Letting kids struggle in class

Lynn Meldru

Inherently, the issue to be discussed is one of struggling and its impact on learning. Students and their parents wrestle with the idea of struggle, the possibility of failure, and both the student and parent aspirations for a positive outcome in life. Educators have the responsibility to provide foundation and guidance to reach that ultimate goal of learning. Somewhere along the way, the process became separated from the outcome.

    I see learning as basic problem-solving. Individuals use prior knowledge and experiences and apply them to novel situations. Learning is not about memorizing terms, formulas, or specific sequences that arrive at an appropriate outcome. Life will present you with new challenges. There is no set roadmap or directions to solve each scenario you will encounter. If true learning has occurred, then you will be able to reflect and analyze, consider the past and present, and look to the future to arrive at a plan of action. If or when that plan does not solve the problem, then the individual will reconsider and approach the problem in a different manner. Problems are not solved in 45-minute blocks of time, nor is learning assessed in a 30-question written test.

    Struggling is not a negative term. Struggle is both a noun and a verb. Most definitions involve the phrase “trying very hard” and the word “achieve.” The word describes the accomplishment of a goal after effort. Most times, that effort involve multiple unsuccessful attempts and revising strategies to solve the problem at hand.

    Struggling describes the process of learning. Learning is innately personal. It occurs after the interaction of the individual’s perspective on the problem and their creative efforts to analyze it. It involves past experiences, their outcomes, and decisions that will result in a plan for the future. Removing the struggle takes the individuality of the learning process away and thus removes the individual’s ability to truly learn. Removing the struggle from the learning experience removes the individual’s learning. Acquiring knowledge and skills to solve one problem will not necessarily help solve a new or different problem in the future. Learning is a continual process.

    As I speak to the student, I want to tell you that struggling is not a sign of being deficient; you are not lacking or incapable of learning. Struggling is an opportunity to demonstrate and strengthen your abilities. It is my job as an educator to provide these opportunities for struggle and to communicate to you that these are gifts I am giving you. Often, the misperception is that the only reason you are struggling is because you are not smart and that concepts are only a challenge for the students who are somehow less capable. I need to communicate to you that you are making your own meaning through the struggle. This is learning. It is to be celebrated. This is the real product of education. I need to put up signposts that reinforce your successes after a struggle. I need to reinforce and help you identify the frustration you feel while you struggle and highlight your past successes. Knowing you were successful after a struggle in the past informs you that you can solve future problems.

    Thomas Edison said, “I have not failed. I've just found 10,000 ways that won't work.” He also stated, “We often miss opportunity because it's dressed in overalls and looks like work.” Edison’s words are timeless. The learning and success that is felt after your greatest challenges will be your most rewarding. One cannot feel this great success without having put in the effort to achieve the outcome. This returns to the definitions for the word “struggle.” Ultimately, if I do not let you struggle, that tells you that I do not trust you. If I fail to let you struggle, I am sending the message I do not believe you will succeed. I do not believe that; I know you are capable. I’m going to create opportunities for you to struggle. I am going to guide you and encourage you. I know you will own your learning.

    As I speak to the parents, I want to address that the purpose of learning is not grades as measures of success. The purpose of learning is about having the ability to meet new challenges with diverse skill sets that are practiced on a regular basis.
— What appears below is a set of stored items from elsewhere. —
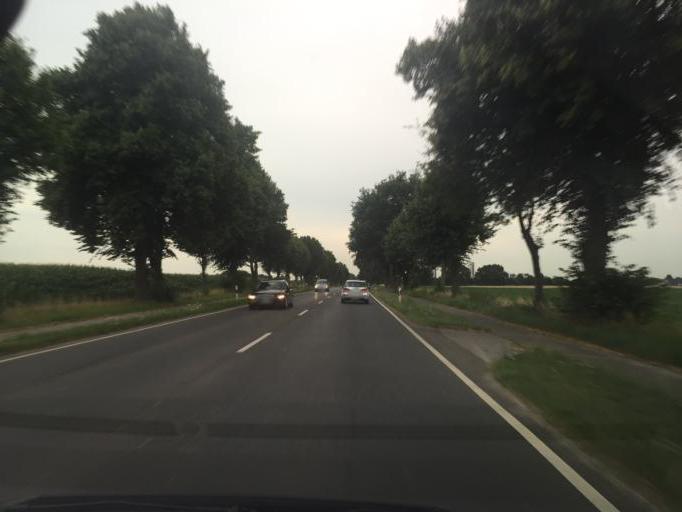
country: DE
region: North Rhine-Westphalia
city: Wegberg
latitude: 51.1326
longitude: 6.3377
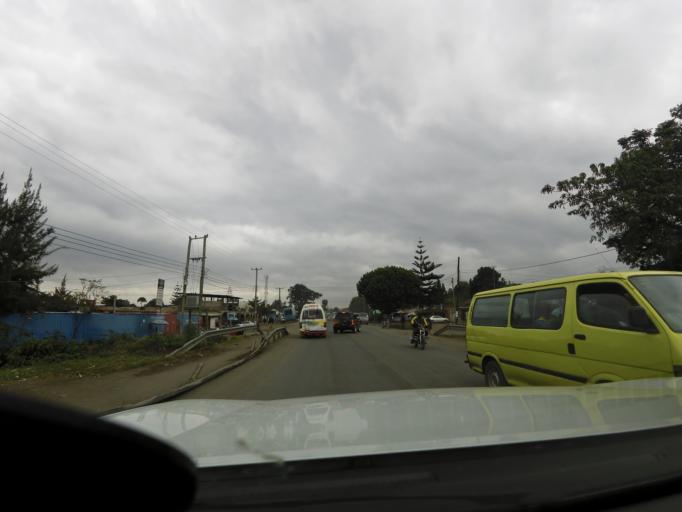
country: TZ
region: Arusha
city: Arusha
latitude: -3.3630
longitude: 36.6732
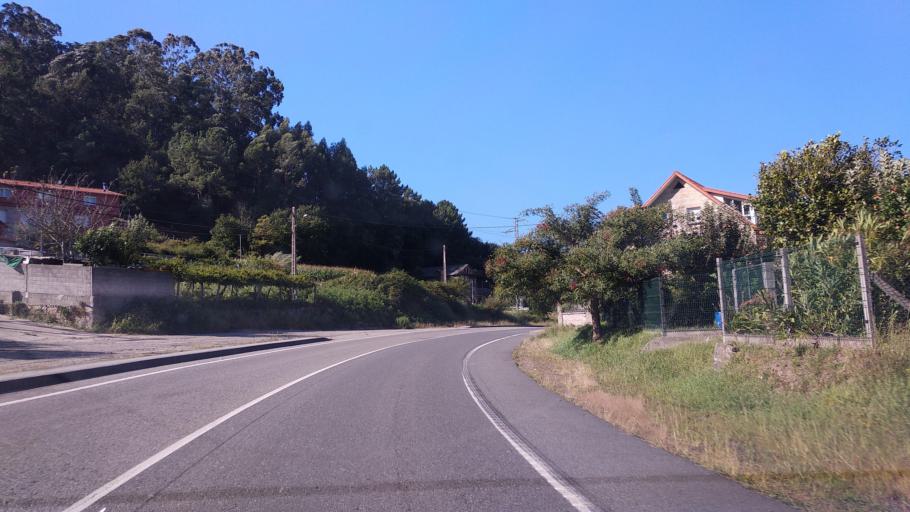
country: ES
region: Galicia
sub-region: Provincia de Pontevedra
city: Redondela
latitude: 42.3100
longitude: -8.6628
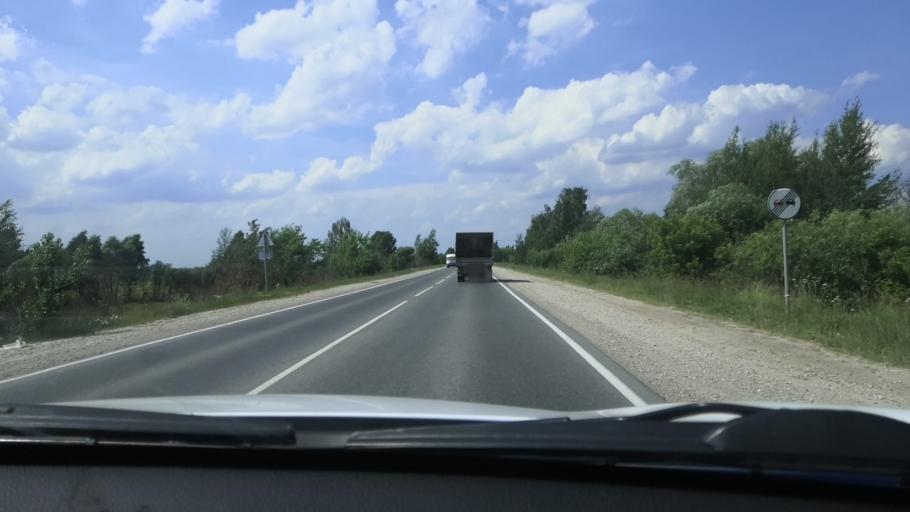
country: RU
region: Rjazan
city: Murmino
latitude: 54.6349
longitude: 39.9477
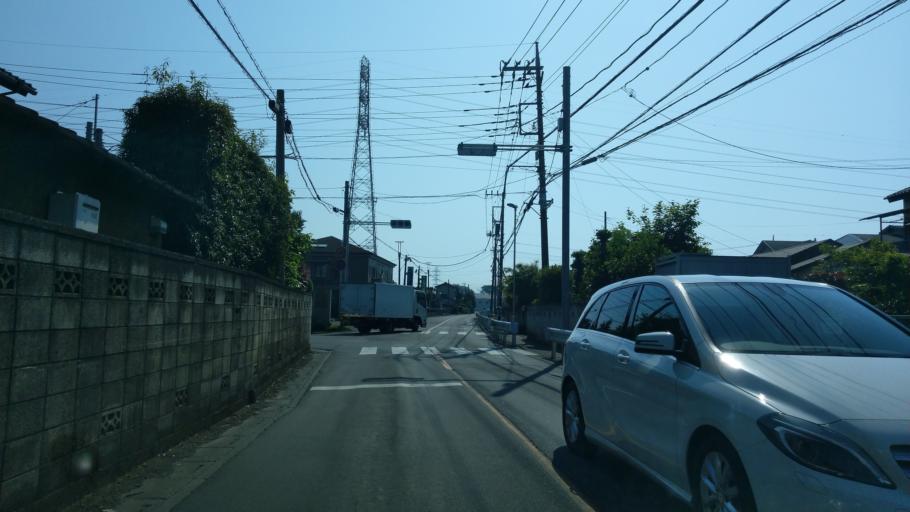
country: JP
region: Saitama
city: Oi
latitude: 35.8498
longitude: 139.5067
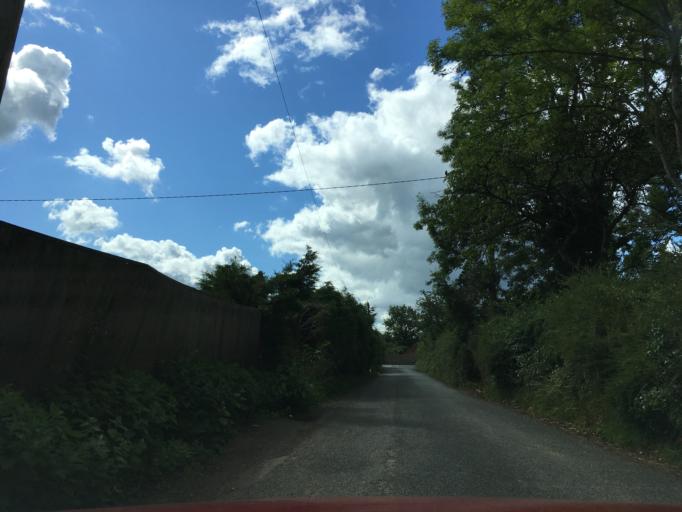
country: GB
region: England
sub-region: Gloucestershire
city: Newent
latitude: 51.8487
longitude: -2.3483
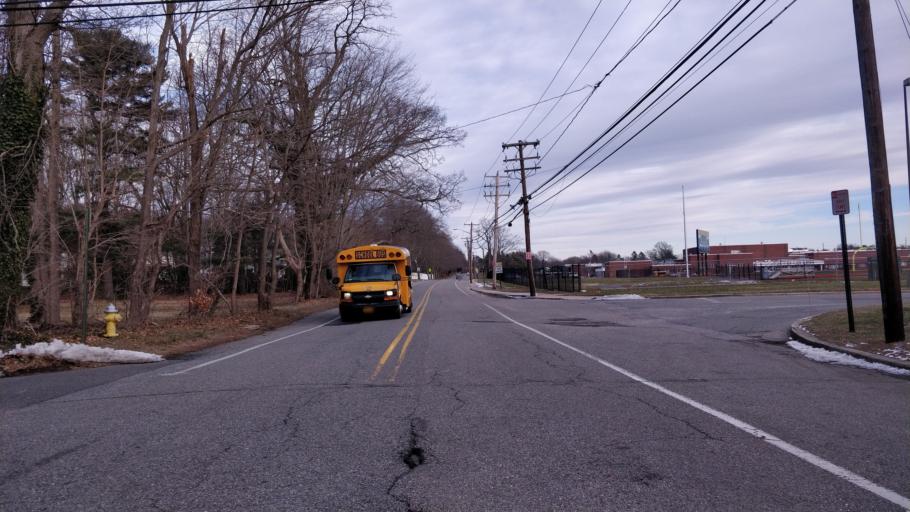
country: US
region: New York
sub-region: Suffolk County
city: Northport
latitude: 40.8800
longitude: -73.3457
If learning in the form of struggle is tied to the outcome that you see in the form of a grade, then student growth is hindered. As parents of small children, you are alert for potential harms, bumps, and bruises that occur as children grow. You do your best to avoid harmful situations for your children. Struggling to learn new skills and information will not harm your child. It is a necessity for what lies ahead in the future. Parents need to embrace this part of life and provide reinforcement that these struggles are just that - learning opportunities. Encourage your child; tell them that you trust they are capable.

Lynn Meldru is a biology teacher in a suburban high school in Montgomery County, PA. She has been teaching for 20 years. She teaches AP Biology and is an AP Insight consultant for the College Board, as well as serving as an AP Biology Exam Reader. She has led workshops at the local and national levels and is an active member of NABT.